## WHAT TO PRODUCE
Rewrite the material below with every "common name" changed to "vernacular name" and nothing else altered. Omit the pictures.

- - - - -

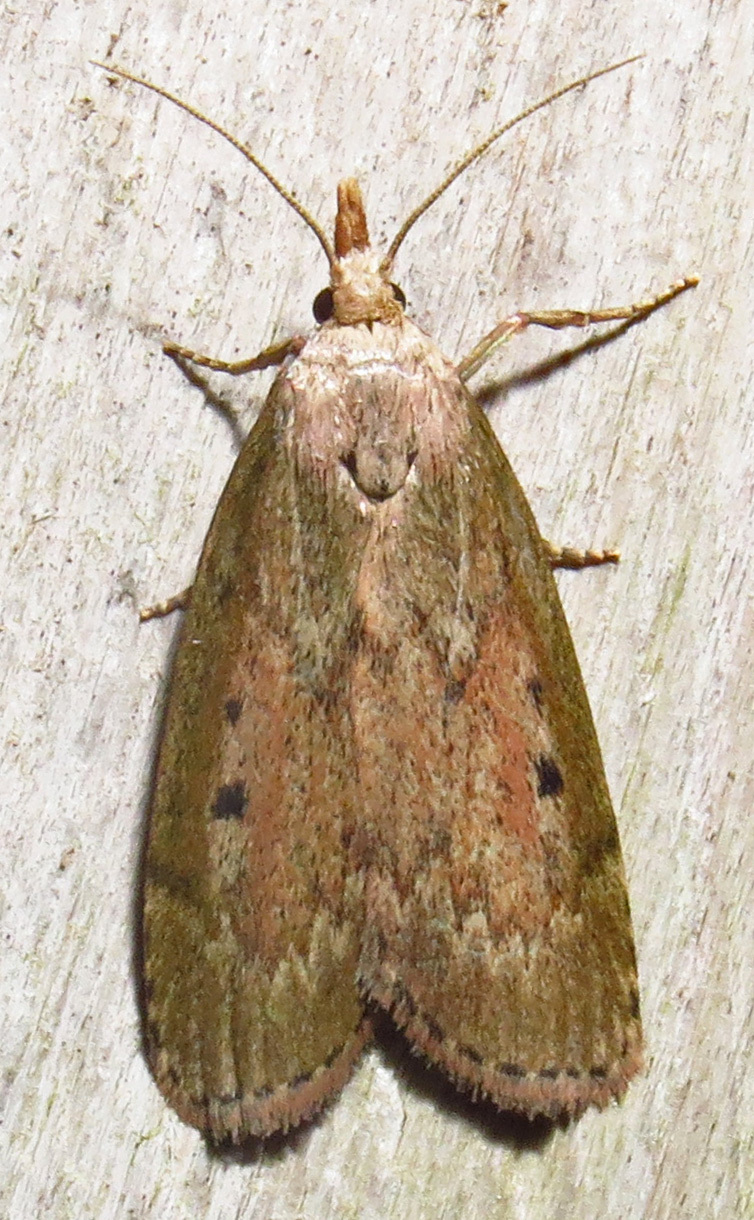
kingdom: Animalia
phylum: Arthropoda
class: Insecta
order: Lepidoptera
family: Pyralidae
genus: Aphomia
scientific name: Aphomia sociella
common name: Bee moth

- - - - -

## PROBLEM SOLUTION
kingdom: Animalia
phylum: Arthropoda
class: Insecta
order: Lepidoptera
family: Pyralidae
genus: Aphomia
scientific name: Aphomia sociella
vernacular name: Bee moth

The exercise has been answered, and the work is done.